Always trying to “do more with less,” Fuller had gone on thinking about the lightest and strongest possible building. The
simplest
way of enclosing space is a regular pyramid, or tetrahedron, each side of which is an equilateral triangle. (It is also much stronger than anything with rectangular sides.) The most
efficient
way to enclose space is a sphere, because it uses the least possible surface area of any three-dimensional shape. In the back of his mind were the yurt-shaped roof of his Dymaxion house and the twenty equilateral triangles on the surface of the Dymaxion globe. Then came his eureka moment. What if he built a sphere out of triangular planes? Wouldn’t that have the spatial capacity of a sphere and the strength of a pyramid? And so it was that one summer evening at Black Mountain, Fuller and his students took a pile of wooden slats and built the world’s first geodesic dome.

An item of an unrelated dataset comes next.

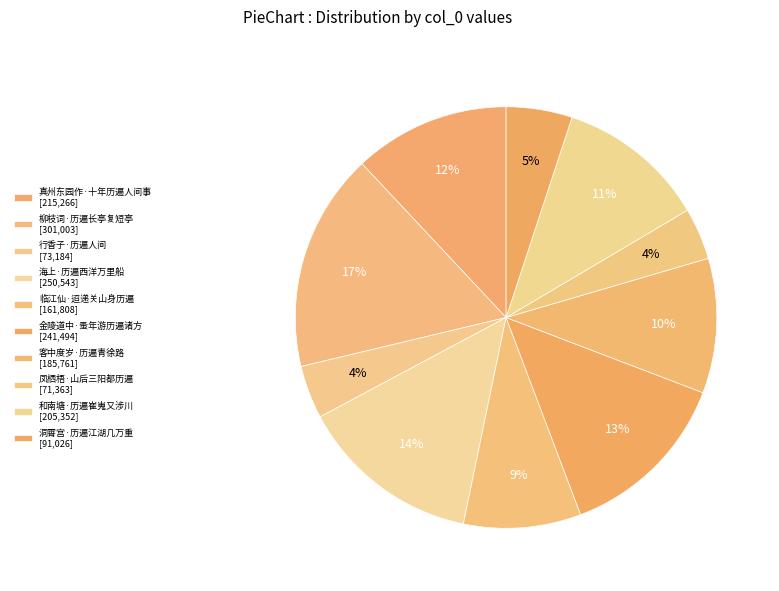

How many segments does this pie chart have?

10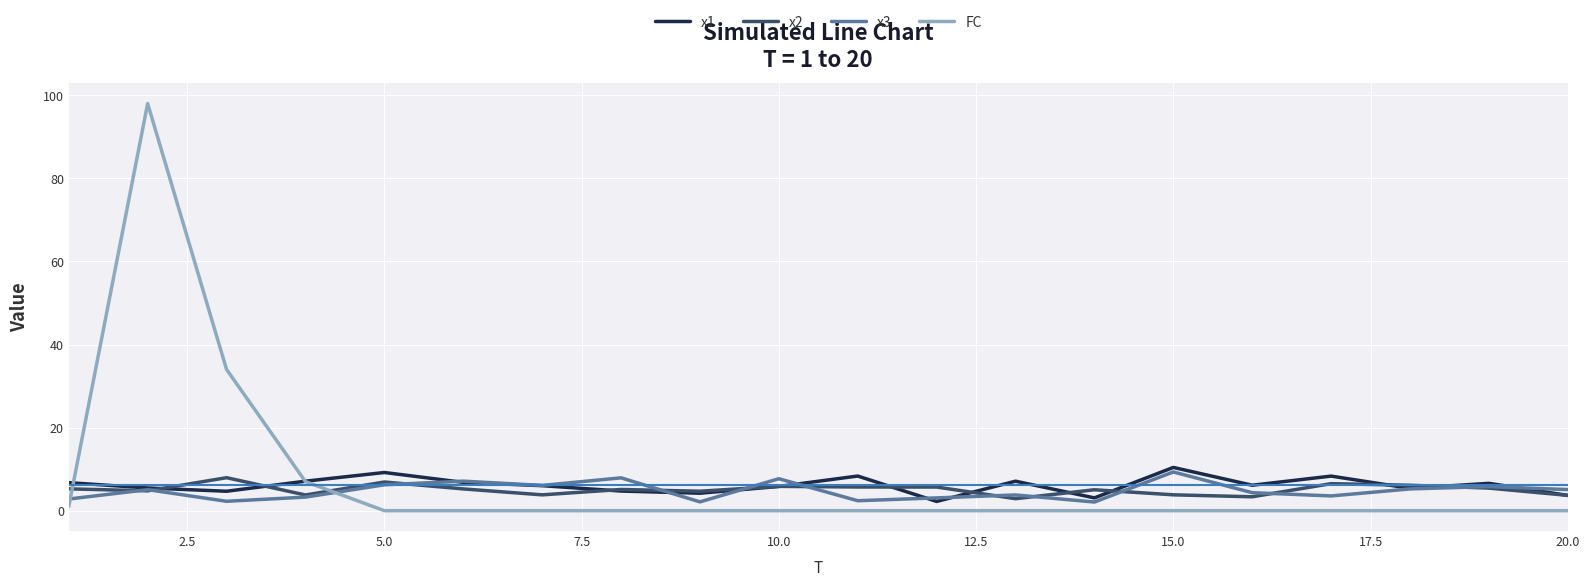

Which series has the widest spread of values?

FC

It was an approximation of a sphere made out of triangular planes and then cut in half—and it was the perfect structure: the largest possible volume of interior space with the least amount of surface area, offering huge savings on materials and cost. The ratios were simple and beautiful: Double the dome’s diameter, and its footprint on the ground quadrupled while its volume grew eight times larger. It was also extremely stable, and because air could circulate freely inside, it was up to 30 percent more efficient to heat than a conventional rectangular building. Fuller called it geodesic because a geodesic line is the shortest distance between any two points on a sphere (from the Greek,
geodaisia
, meaning “dividing the earth”). Most remarkable of all was this: proportionally speaking, the larger the dome, the cheaper, lighter, and stronger it became.